REPUBLIKA.CO.ID,JAKARTA--Penataan frekuensi di Indonesia ditargetkan mampu menambah potensi penerimaan negara hingga mencapai Rp20 triliun pertahun.
"Penataan frekuensi itu merupakan hal yang penting untuk dilakukan karena mampu menambah potensi penerimaan negara sampai Rp20 triliun pertahun," kata Direktur Jenderal Sumberdaya Perangkat Pos dan Informatika Kementerian Komunikasi dan Informatika (Kemenkominfo), Muhammad Budi Setiawan, di Jakarta, Rabu.

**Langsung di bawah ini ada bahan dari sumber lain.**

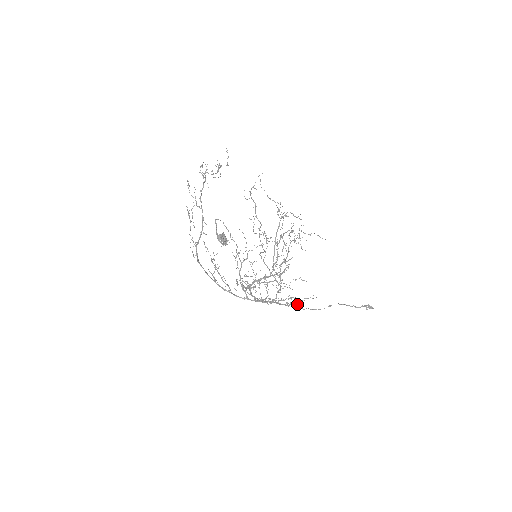
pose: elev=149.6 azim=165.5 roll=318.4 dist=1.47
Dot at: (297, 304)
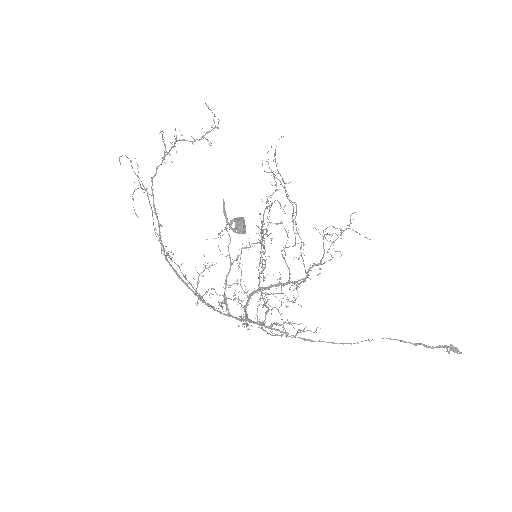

Ia mengatakan, saat ini penerimaan negara dari frekuensi baru mencapai sekitar Rp 13 triliun pertahun. Menurut dia, angka itu berpotensi naik signifikan bila frekuensi di Indonesia ditata dengan lebih baik.

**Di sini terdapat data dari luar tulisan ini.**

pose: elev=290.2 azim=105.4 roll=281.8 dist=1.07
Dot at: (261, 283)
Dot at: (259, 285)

Beberapa faktor masalah yang selama ini dikeluhkan terkait penataan frekuensi di Indonesia antara lain kurangnya atau tidak mudahnya mengakses informasi resmi dari regulator, identifikasi kanal frekuensi yang tidak seragam, dan kurangnya komunikasi dan koordinasi lintas operator dan juga antara regulator dan operator.
Oleh karena itu, Budi menyatakan akan melakukan koordinasi dan komunikasi lebih intensif dengan seluruh pemangku kepentingan.
Budi menambahkan, frekuensi merupakan sumber daya yang jumlahnya sangat terbatas sehingga harus dimanfaatkan secara optimal.
Saat ini, kata dia, penggunaan frekuensi masih belum sepenuhnya optimal karena masih ada alokasi yang "under-utilize" padahal jika dioptimalkan dengan baik berpotensi mendatangkan penerimaan negara yang lebih besar.
"Kami telah menyusun roadmap spektrum Indonesia, termasuk di dalamnya tentang penataan TV-TV digital," katanya.
Pihaknya juga akan mulai mengoptimalkan fungsi balai monitor yang tersebar di seluruh provinsi di Tanah Air.
Budi menambahkan, agenda selanjutnya yang akan dilakukan adalah melakukan pengendalian kemudian mengoptimalisasi pendapatan negara dari frekuensi.